## Set task
Please give the lines from the first one up to and including the line with "text_box Allan Caeg" again, switching "Identify" to "Locate" and leaving everything else unchanged.
#####
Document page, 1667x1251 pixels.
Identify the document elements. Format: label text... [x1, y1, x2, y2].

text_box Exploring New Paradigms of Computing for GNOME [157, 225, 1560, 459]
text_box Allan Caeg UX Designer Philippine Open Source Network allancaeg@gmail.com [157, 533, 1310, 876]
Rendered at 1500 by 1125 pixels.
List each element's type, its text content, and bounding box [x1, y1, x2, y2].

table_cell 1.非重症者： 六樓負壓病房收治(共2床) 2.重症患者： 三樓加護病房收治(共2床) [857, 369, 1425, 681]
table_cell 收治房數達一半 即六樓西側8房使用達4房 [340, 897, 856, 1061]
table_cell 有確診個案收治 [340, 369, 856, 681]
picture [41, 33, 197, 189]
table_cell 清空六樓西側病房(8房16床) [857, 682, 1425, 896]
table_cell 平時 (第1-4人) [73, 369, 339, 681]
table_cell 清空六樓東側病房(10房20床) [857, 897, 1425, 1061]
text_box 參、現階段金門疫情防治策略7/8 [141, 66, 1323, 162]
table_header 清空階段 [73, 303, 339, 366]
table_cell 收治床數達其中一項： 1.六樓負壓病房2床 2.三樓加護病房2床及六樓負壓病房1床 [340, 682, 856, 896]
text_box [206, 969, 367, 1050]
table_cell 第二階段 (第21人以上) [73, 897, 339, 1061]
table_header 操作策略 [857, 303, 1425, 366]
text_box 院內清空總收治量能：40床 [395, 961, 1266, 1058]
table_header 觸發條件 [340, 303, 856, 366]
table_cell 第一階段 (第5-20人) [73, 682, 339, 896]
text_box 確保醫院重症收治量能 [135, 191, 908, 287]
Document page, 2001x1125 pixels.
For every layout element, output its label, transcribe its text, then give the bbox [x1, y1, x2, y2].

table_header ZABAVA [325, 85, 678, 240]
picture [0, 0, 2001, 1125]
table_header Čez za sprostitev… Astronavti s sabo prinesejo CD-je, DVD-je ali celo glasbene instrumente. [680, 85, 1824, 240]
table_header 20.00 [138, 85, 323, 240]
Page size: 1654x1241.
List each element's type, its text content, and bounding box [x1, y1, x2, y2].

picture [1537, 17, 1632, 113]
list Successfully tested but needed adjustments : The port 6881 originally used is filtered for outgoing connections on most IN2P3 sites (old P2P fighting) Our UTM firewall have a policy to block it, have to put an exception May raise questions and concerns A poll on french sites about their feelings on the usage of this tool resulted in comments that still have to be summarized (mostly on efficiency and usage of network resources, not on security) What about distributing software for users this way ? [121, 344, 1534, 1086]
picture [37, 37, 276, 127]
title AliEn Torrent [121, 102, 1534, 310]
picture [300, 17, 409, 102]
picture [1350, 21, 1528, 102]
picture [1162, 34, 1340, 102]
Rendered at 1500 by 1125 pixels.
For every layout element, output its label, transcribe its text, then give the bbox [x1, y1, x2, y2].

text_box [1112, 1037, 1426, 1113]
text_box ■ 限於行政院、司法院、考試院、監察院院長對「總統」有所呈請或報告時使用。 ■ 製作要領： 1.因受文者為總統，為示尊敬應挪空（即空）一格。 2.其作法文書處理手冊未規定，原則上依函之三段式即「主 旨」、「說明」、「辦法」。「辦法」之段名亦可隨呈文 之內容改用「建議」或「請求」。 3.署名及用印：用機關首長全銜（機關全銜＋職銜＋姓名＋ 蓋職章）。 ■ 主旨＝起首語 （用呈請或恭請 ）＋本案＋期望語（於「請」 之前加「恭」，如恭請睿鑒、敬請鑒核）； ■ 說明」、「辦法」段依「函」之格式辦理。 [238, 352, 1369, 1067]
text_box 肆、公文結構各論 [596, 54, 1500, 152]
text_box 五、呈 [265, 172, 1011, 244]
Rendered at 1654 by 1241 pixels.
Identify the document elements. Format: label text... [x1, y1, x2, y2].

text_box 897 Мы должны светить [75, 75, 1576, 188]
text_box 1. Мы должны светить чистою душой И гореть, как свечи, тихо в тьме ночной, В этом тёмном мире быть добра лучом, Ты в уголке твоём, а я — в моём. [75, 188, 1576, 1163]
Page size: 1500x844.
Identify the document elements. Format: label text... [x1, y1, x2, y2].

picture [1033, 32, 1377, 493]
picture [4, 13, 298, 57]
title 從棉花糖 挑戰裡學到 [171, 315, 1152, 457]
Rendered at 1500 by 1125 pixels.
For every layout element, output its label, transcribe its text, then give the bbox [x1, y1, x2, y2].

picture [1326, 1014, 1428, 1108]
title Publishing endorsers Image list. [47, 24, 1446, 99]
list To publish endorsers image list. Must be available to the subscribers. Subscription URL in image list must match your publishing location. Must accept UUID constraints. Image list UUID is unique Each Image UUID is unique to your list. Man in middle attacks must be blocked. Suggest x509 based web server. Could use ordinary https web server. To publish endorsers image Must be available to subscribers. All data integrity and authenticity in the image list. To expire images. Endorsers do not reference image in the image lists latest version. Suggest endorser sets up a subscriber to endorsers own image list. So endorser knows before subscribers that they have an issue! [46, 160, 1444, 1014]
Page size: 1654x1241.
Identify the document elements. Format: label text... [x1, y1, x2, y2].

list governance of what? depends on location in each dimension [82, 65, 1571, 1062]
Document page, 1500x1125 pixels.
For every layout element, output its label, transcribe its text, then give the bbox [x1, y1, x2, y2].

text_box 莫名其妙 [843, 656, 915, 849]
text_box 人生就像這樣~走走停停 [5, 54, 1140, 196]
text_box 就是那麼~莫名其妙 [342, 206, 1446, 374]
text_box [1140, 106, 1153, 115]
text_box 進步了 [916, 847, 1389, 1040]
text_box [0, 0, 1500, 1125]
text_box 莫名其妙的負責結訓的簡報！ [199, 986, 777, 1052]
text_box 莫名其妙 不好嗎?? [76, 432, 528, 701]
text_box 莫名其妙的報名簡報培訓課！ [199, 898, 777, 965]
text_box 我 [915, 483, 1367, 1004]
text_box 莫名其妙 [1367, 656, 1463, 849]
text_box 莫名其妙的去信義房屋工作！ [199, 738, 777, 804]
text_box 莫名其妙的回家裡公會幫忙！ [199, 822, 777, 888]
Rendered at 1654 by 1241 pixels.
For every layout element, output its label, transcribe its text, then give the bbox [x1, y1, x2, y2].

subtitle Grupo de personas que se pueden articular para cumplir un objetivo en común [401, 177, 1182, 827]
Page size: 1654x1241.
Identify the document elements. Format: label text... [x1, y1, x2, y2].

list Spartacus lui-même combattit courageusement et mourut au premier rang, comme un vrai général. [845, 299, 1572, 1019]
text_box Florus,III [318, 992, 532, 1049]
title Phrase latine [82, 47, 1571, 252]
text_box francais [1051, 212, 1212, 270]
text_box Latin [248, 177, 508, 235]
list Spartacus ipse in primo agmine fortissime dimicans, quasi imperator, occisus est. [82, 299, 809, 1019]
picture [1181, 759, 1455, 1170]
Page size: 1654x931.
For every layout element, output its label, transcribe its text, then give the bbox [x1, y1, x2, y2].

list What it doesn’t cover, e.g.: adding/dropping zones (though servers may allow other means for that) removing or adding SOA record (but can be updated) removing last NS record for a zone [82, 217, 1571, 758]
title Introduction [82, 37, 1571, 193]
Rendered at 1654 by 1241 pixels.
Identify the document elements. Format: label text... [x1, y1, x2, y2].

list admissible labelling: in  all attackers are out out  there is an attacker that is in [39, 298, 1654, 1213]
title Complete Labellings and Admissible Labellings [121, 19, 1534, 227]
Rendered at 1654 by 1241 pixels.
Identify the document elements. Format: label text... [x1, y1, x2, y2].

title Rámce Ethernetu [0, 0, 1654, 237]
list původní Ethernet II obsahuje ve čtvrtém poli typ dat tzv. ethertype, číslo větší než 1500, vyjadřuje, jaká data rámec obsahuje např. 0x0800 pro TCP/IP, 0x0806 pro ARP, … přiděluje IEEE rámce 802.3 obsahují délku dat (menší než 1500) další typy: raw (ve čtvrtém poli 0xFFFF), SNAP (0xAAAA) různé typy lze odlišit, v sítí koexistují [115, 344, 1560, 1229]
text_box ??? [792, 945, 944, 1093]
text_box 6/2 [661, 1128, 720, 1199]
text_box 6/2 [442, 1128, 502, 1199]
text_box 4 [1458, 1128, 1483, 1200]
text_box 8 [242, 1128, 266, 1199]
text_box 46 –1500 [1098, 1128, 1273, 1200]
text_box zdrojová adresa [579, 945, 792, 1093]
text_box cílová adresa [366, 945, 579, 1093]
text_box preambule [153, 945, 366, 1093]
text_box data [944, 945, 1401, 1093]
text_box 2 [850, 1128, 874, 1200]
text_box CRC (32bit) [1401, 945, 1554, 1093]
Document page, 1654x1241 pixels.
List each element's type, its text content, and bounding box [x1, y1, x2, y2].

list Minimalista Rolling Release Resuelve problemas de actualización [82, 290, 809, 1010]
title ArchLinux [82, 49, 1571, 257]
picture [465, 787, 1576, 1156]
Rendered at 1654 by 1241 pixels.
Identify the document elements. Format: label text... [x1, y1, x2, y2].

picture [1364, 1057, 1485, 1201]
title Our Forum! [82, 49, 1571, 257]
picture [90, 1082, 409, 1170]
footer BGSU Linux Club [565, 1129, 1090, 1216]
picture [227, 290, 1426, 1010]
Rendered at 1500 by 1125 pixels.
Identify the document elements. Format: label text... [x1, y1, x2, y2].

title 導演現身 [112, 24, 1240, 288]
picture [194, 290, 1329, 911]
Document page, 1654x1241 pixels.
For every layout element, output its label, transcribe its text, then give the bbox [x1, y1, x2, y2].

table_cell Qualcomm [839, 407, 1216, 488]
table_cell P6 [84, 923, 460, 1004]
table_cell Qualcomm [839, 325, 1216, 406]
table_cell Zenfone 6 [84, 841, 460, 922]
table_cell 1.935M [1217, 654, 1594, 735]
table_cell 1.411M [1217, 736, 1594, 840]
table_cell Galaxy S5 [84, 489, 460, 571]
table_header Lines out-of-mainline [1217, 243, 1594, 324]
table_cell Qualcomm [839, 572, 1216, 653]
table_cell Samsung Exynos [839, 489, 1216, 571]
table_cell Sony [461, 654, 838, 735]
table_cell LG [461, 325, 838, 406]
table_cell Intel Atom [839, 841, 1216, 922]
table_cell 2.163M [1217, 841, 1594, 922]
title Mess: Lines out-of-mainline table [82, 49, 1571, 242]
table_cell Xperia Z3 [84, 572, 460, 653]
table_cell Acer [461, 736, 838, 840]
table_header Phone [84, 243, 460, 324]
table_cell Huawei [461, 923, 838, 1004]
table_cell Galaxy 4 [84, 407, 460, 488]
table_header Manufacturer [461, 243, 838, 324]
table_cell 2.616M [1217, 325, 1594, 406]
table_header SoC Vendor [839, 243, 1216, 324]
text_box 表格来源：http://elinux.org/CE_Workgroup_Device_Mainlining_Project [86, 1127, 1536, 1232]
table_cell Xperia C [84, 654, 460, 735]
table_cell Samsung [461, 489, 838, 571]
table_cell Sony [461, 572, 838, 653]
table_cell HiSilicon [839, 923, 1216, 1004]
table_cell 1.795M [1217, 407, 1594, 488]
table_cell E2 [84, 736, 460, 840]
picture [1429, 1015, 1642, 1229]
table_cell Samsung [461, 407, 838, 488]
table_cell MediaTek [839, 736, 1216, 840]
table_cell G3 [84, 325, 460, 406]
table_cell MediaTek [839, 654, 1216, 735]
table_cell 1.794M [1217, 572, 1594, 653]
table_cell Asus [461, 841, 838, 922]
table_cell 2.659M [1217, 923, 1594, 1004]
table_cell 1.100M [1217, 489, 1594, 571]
#####
## Answer to this exercise
Document page, 1667x1251 pixels.
Locate the document elements. Format: label text... [x1, y1, x2, y2].

text_box Exploring New Paradigms of Computing for GNOME [157, 225, 1560, 459]
text_box Allan Caeg UX Designer Philippine Open Source Network allancaeg@gmail.com [157, 533, 1310, 876]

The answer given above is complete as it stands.